Listed entries:

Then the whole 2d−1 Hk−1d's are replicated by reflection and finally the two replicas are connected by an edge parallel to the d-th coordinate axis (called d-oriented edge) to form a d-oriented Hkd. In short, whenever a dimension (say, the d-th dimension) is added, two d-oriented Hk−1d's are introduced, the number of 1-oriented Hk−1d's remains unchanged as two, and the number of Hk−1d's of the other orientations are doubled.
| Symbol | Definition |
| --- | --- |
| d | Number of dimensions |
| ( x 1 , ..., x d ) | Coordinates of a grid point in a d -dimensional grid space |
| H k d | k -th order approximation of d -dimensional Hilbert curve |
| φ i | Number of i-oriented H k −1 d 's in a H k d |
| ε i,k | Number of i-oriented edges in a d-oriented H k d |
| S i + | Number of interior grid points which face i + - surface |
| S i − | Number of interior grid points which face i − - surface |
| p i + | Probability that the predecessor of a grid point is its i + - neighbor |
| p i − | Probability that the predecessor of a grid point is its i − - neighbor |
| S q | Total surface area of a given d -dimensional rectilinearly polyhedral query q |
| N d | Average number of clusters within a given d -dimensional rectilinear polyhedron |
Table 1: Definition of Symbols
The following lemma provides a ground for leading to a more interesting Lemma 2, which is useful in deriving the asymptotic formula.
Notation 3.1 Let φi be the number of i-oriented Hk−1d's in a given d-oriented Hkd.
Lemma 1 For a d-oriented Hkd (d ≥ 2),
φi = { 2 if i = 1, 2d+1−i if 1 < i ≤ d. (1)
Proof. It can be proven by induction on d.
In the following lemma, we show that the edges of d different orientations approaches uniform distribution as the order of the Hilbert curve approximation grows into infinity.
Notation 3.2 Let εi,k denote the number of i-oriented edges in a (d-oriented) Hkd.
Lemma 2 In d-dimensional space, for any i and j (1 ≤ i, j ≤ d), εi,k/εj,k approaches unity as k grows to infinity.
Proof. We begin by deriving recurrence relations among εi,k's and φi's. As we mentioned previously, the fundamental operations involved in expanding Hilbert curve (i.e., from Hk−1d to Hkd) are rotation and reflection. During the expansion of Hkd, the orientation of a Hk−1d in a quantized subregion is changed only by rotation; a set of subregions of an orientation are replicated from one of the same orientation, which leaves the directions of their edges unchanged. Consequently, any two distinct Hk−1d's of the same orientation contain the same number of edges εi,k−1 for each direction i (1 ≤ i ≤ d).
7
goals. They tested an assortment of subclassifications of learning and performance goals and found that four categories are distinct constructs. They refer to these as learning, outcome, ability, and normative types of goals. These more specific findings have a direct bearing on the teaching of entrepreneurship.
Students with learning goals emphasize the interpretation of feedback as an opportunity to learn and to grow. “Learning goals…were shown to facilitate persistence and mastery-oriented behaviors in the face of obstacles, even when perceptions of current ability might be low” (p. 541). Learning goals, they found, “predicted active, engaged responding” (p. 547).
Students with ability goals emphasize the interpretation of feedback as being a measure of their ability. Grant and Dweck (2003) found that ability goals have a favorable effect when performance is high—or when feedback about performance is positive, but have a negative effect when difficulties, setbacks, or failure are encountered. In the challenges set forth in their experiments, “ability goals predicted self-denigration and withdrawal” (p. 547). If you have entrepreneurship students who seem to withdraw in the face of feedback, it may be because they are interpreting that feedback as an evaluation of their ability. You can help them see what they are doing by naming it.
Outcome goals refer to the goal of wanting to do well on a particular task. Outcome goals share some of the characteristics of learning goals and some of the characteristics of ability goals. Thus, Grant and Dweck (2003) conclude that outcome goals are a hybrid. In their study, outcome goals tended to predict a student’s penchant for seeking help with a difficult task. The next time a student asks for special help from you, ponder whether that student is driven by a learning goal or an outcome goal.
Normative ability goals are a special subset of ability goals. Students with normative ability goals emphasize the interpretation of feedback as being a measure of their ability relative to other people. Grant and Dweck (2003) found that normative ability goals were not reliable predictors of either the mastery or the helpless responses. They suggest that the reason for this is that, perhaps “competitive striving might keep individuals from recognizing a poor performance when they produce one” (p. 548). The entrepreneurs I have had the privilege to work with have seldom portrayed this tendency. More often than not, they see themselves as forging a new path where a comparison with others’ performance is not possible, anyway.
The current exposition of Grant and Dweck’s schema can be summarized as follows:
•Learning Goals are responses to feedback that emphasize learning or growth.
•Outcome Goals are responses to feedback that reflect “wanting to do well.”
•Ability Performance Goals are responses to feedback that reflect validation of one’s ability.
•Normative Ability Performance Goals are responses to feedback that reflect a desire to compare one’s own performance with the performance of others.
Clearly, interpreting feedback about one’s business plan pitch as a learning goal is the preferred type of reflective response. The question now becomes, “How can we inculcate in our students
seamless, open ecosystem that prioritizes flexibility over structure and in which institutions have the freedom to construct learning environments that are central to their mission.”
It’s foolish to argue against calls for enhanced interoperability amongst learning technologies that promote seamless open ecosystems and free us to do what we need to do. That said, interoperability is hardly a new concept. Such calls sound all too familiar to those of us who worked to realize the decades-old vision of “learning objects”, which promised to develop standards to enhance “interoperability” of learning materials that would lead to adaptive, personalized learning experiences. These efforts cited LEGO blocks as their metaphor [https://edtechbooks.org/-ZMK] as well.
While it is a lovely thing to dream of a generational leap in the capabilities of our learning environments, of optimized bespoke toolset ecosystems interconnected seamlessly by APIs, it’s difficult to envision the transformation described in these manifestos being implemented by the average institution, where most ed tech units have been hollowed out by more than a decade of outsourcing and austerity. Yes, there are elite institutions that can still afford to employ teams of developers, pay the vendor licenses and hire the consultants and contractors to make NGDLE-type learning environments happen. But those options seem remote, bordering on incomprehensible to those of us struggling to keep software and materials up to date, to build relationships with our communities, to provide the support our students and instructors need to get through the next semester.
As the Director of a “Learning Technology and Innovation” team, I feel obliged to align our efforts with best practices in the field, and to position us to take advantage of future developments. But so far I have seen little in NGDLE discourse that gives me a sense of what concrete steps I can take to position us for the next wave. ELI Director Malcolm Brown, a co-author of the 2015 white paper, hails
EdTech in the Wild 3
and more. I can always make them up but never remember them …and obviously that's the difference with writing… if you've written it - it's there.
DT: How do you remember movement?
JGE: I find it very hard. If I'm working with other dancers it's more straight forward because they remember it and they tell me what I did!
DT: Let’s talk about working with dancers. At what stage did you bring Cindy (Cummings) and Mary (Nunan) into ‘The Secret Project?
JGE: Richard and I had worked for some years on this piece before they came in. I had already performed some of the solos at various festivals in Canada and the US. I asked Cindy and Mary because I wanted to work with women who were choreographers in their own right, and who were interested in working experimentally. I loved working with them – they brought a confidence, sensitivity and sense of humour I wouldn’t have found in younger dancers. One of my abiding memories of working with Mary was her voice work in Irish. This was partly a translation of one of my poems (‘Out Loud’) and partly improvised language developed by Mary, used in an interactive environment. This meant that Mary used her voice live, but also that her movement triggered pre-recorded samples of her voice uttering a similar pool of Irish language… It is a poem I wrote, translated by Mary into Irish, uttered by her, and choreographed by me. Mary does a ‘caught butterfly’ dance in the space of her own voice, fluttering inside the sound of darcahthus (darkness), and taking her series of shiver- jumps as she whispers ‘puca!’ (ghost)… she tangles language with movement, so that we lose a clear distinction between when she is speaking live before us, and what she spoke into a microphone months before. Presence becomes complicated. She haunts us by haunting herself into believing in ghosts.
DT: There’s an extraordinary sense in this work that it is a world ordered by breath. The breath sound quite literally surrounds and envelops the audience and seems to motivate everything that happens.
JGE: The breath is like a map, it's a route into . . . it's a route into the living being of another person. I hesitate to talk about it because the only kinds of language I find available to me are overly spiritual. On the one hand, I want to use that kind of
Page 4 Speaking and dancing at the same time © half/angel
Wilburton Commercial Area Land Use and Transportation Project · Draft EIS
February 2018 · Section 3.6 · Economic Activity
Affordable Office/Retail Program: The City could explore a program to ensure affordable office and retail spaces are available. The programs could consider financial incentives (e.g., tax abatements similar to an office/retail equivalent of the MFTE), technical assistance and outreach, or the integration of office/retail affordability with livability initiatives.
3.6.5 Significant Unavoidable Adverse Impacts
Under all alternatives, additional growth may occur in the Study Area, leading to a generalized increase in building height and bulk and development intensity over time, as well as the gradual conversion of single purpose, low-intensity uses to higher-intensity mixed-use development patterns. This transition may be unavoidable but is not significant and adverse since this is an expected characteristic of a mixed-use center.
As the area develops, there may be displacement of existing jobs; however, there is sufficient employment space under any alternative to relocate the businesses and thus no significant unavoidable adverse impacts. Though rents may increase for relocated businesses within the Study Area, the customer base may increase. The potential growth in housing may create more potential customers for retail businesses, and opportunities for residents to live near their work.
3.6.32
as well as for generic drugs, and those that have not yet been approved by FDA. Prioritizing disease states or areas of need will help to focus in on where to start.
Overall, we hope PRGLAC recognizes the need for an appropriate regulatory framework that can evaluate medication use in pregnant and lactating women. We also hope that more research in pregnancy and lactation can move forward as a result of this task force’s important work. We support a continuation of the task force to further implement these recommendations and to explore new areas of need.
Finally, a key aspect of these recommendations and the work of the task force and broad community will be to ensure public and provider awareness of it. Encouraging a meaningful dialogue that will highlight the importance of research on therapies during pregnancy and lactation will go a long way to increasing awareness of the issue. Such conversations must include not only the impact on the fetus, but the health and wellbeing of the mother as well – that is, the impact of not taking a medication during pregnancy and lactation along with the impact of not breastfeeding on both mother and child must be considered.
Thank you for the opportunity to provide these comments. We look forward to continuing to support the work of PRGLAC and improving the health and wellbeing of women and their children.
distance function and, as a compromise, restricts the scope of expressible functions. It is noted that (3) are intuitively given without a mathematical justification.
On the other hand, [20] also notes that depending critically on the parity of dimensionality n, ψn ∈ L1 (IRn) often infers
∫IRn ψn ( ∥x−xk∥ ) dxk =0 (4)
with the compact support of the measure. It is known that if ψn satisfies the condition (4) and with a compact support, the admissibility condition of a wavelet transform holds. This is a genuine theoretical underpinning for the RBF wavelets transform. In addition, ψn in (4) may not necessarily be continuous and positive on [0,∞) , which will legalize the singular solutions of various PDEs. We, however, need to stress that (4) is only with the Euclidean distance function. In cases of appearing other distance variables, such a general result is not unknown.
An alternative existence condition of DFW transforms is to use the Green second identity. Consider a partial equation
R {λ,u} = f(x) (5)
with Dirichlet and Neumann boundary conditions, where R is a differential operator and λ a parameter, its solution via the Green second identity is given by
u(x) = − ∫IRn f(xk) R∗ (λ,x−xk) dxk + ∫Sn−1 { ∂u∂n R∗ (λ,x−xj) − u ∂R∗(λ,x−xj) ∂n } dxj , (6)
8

Required work: Your task for the entries above: copy exactly the span starting with the line with "Lemma 1 For" and going on through the line with "Students with learning", both lines included, and nothing else.

Written solution:
Lemma 1 For a d-oriented Hkd (d ≥ 2),
φi = { 2 if i = 1, 2d+1−i if 1 < i ≤ d. (1)
Proof. It can be proven by induction on d.
In the following lemma, we show that the edges of d different orientations approaches uniform distribution as the order of the Hilbert curve approximation grows into infinity.
Notation 3.2 Let εi,k denote the number of i-oriented edges in a (d-oriented) Hkd.
Lemma 2 In d-dimensional space, for any i and j (1 ≤ i, j ≤ d), εi,k/εj,k approaches unity as k grows to infinity.
Proof. We begin by deriving recurrence relations among εi,k's and φi's. As we mentioned previously, the fundamental operations involved in expanding Hilbert curve (i.e., from Hk−1d to Hkd) are rotation and reflection. During the expansion of Hkd, the orientation of a Hk−1d in a quantized subregion is changed only by rotation; a set of subregions of an orientation are replicated from one of the same orientation, which leaves the directions of their edges unchanged. Consequently, any two distinct Hk−1d's of the same orientation contain the same number of edges εi,k−1 for each direction i (1 ≤ i ≤ d).
7
goals. They tested an assortment of subclassifications of learning and performance goals and found that four categories are distinct constructs. They refer to these as learning, outcome, ability, and normative types of goals. These more specific findings have a direct bearing on the teaching of entrepreneurship.
Students with learning goals emphasize the interpretation of feedback as an opportunity to learn and to grow. “Learning goals…were shown to facilitate persistence and mastery-oriented behaviors in the face of obstacles, even when perceptions of current ability might be low” (p. 541). Learning goals, they found, “predicted active, engaged responding” (p. 547).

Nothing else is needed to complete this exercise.